As soon as Rev. Martin Luther King Jr. heard race riots were erupting in Monroe, North Carolina, late in  August 1961, his first phone call was to Robert F. Williams, the man he knew was right in the middle of it.


But when the phone rang at Williams’ house he was too busy to take the call. Standing in his front yard, peering up and down the street, he was armed with a 9-mm pistol, a light rifle, a German luger, a machine gun, and he had somewhere between 500 and 600 rounds of ammunition slung about his body. He was certainly not a poster boy for King’s non-violent SCLC, but then, he was expecting a KKK mob on his street at any hour, plus the governor’s office had just issued a warrant for his arrest. The FBI, too, were on their way. He decided it was time to leave town.

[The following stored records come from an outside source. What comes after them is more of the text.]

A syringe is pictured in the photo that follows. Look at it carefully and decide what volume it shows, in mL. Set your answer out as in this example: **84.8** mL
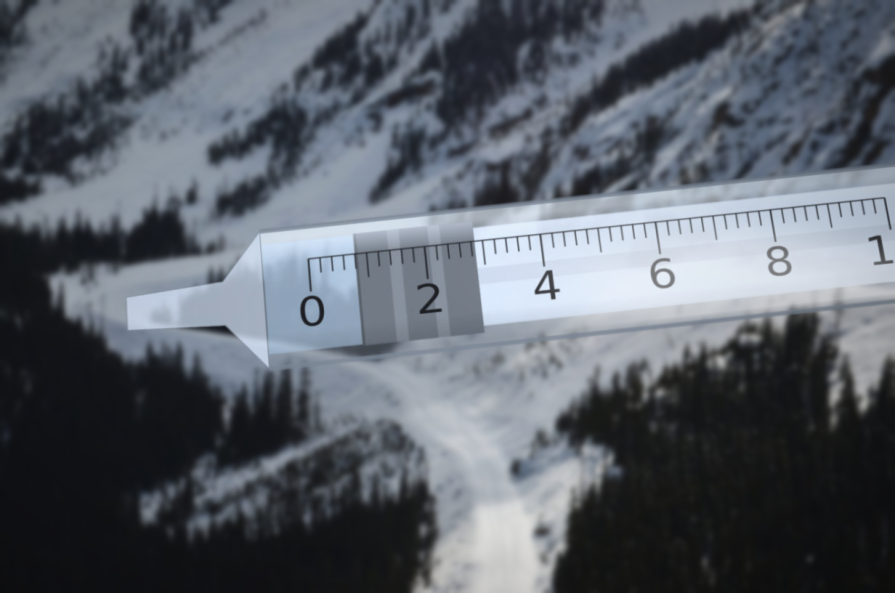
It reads **0.8** mL
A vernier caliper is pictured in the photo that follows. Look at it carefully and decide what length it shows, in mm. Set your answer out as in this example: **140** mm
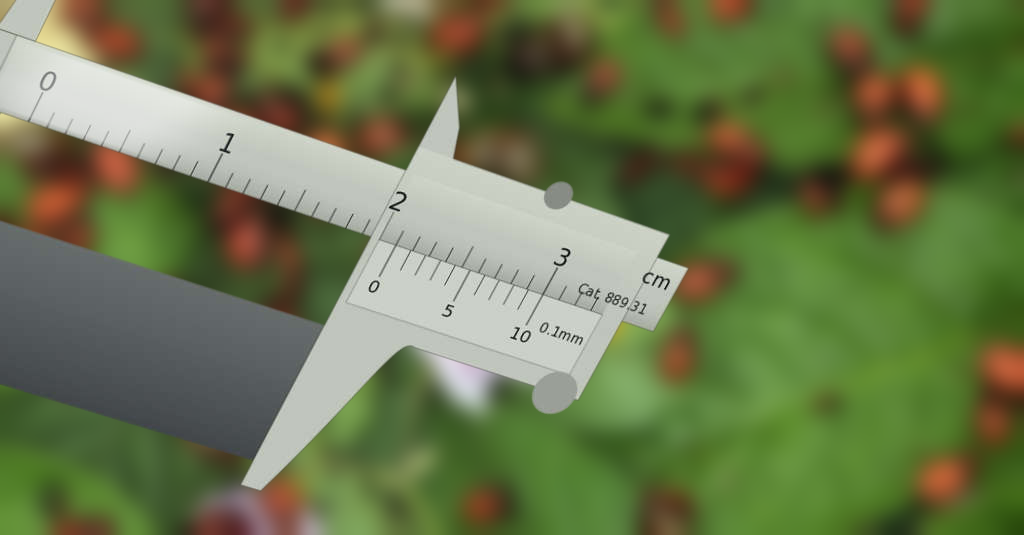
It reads **21.0** mm
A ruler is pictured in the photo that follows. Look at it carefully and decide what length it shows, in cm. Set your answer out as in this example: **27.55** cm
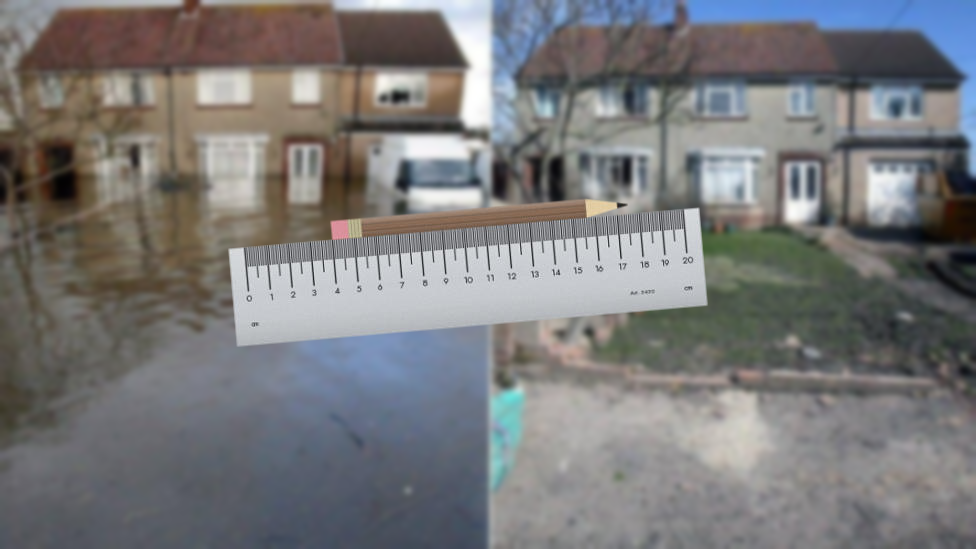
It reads **13.5** cm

The reviewer concludes with:



To Dr. King’s criticism of his policies of self-defense, Williams replied, “Nowhere in the annals of history does the record show a people delivered from bondage by patience alone.” And within that opinion, particularly in a country that had to fight a bloody war for its own freedom, it is hard to find error.


Film:

Negroes with Guns: Rob Williams and Black Power
“Written, produced and directed by The Documentary Institute of the University of Florida’s College of Journalism and Communications.”


Books:


Negroes With Guns
Robert Williams
First published 1962
Reprinted Wayne State University Press, 1998


Radio Free Dixie: Robert F. Williams & the Roots of Black Power
Timothy B. Tyson
University of North Carolina Press, 2001
Excerpts

Unpublished memoirs
While God Lay Sleeping: The Autobiography of Robert F. Williams


Addendum: Robert Williams was not the only one practicing armed self-defense. 



Charles Sims was founder and president of the Deacons for Defense and Justice, formed around 1964 in Jonesboro, La. The armed Black self-defense squads organized after cordons of cops escorted a Klan march through an African American neighborhood.


When the Black community forged armed self-defense squads, the racist reign of terror abated. By 1965, there were 62 chapters spread throughout the South and a chapter coalesced in Chicago.


With a self-defense squad of just 200, Sims assessed, “I could stop 2,000.”


Sims described how state troopers marched into Bogalusa in 1964, armed with guns, cattle prods and horses. Sims informed the head of the troopers that if one African American were shocked with a prod or trampled by a horse, blood would run in the streets.


The troopers pulled out of town.


I think it’s important to note that while the more pacifist leaders of the civil rights movement and the armed self-defense groups may have had differences of opinion on tactics, they were completely united on stopping the racism and discrimination, and people on all sides of this debate showed huge heroism and self-sacrifice in the struggle. In fact, after reading the accounts of what Williams and Dr. King went through in early 60’s, I am stunned at the viciousness with which they were met. Yet, they persisted, and eventually triumphed.